• Stephen H. Fairclough
  • Chelsea Dobbins


Mobile technology and wearable sensors can provide objective measures of psychological stress in everyday life. Data from sensors can be visualized and viewed by the user to increase self-awareness and promote adaptive coping strategies. A capacity to effectively self-regulate negative emotion can mitigate the biological process of inflammation, which has implications for long-term health. Two studies were undertaken utilizing a mobile lifelogging platform to collect cardiovascular data over a week of real-life commuter driving. The first was designed to establish a link between cardiovascular markers of inflammation and the experience of anger during commuter driving in the real world.
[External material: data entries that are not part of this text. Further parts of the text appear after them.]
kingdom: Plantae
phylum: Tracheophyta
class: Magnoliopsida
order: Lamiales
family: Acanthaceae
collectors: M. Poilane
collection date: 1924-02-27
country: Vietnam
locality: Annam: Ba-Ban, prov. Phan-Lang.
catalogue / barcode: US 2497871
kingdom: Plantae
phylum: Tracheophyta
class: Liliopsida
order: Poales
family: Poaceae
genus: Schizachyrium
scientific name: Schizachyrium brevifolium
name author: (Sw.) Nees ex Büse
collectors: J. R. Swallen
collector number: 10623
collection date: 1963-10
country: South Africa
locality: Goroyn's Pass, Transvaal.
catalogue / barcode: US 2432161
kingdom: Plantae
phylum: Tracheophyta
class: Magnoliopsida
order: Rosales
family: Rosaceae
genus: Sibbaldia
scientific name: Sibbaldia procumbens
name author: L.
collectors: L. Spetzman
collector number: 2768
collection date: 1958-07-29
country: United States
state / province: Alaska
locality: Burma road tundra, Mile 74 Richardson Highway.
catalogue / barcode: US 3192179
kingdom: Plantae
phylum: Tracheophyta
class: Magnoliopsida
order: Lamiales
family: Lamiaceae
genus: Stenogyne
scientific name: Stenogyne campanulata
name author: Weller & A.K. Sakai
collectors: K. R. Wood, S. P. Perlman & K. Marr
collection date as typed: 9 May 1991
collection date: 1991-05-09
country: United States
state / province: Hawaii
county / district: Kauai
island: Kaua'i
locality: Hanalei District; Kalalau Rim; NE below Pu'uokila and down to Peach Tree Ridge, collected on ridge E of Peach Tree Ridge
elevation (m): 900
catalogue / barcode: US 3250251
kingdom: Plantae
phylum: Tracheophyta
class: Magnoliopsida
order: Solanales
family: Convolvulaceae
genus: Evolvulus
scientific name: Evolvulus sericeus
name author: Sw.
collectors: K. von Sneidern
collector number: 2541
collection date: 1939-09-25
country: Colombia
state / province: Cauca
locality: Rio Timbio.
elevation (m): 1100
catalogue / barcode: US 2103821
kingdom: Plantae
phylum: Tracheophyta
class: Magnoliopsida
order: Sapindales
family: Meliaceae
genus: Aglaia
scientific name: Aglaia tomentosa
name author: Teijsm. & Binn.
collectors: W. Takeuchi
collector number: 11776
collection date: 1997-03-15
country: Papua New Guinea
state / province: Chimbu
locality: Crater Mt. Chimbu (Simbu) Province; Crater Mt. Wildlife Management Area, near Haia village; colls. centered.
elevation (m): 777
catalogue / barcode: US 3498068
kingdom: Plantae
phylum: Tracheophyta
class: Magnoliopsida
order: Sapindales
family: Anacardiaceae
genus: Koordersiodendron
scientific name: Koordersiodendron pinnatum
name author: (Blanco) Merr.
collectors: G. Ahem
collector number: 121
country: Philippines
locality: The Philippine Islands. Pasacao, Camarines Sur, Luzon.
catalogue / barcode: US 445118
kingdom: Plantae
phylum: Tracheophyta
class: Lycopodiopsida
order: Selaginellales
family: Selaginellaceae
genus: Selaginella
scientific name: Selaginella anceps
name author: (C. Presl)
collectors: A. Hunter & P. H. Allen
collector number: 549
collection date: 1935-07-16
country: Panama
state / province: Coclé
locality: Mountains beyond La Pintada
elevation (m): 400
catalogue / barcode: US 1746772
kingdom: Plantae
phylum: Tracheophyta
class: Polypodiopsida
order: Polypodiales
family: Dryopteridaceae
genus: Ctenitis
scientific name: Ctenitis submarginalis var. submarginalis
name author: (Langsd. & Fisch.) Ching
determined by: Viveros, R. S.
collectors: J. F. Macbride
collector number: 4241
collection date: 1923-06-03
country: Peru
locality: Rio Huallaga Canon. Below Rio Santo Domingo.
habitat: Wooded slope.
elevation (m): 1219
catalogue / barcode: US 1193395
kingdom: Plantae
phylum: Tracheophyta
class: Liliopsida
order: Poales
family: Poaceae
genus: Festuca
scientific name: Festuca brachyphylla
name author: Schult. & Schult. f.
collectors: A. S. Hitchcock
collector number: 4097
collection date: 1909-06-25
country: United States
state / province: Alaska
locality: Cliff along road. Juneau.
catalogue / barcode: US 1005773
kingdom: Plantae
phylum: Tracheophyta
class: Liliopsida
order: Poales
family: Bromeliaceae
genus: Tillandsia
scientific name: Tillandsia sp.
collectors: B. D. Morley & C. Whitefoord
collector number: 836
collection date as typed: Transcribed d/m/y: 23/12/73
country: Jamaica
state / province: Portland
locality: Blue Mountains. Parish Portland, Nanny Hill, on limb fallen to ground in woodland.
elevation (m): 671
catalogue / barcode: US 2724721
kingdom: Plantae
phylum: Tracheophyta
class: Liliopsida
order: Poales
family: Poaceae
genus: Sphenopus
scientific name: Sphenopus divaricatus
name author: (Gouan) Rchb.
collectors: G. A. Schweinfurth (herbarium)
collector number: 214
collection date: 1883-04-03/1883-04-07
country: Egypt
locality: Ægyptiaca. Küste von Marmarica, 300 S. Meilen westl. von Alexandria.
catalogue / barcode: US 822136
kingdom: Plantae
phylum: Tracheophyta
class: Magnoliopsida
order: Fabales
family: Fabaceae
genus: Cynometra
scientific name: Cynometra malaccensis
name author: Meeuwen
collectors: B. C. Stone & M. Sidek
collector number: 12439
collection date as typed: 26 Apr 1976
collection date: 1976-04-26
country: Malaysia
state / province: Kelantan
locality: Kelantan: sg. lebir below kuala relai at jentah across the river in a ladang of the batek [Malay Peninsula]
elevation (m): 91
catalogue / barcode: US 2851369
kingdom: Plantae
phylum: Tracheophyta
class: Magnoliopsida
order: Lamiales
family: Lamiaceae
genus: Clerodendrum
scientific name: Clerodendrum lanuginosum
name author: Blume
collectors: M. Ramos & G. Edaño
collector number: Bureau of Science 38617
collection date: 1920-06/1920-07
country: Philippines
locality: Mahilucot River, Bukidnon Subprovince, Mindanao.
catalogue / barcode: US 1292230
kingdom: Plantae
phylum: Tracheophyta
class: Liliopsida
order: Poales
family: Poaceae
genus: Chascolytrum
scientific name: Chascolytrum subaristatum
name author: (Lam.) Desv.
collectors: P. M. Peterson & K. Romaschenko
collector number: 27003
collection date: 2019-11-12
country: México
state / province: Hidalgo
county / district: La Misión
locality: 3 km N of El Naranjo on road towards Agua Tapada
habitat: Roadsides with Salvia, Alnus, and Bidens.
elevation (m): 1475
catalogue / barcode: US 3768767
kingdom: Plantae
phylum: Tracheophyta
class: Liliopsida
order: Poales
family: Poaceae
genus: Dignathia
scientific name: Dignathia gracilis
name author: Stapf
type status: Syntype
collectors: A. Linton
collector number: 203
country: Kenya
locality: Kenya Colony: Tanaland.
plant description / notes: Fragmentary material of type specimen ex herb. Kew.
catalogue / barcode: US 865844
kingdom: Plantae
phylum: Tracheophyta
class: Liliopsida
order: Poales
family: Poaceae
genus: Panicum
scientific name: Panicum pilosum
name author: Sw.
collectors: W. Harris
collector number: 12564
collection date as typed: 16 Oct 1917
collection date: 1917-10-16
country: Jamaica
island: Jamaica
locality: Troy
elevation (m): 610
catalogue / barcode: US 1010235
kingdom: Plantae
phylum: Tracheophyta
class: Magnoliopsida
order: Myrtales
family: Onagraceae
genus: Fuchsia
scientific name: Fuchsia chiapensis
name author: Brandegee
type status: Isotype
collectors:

Results indicated that an ensemble classification model provided an accuracy rate of 73.12% for the binary classification of episodes of high vs. low anger based upon a combination of features derived from driving (e.g. vehicle speed) and cardiovascular psychophysiology (heart rate, heart rate variability, pulse transit time). During the second study, participants interacted with an interactive, geolocated visualisation of vehicle parameters, photographs and cardiovascular psychophysiology collected over two days of commuter driving (pre-test). Data were subsequently collected over two days of driving following their interaction with the dynamic, data visualization (post-test). A comparison of pre- and post-test data revealed that heart rate significantly reduced during episodes of journey impedance after interaction with the data visualization. There was also evidence that heart rate variability increased during the post-test phase, suggesting greater vagal activation and adaptive coping. Subjective mood data were collected before and after each journey, but no statistically significant differences were observed between pre- and post-test periods. The implications of both studies for ambulatory monitoring, user interaction and the capacity of personal informatics to enhance long-term health are discussed.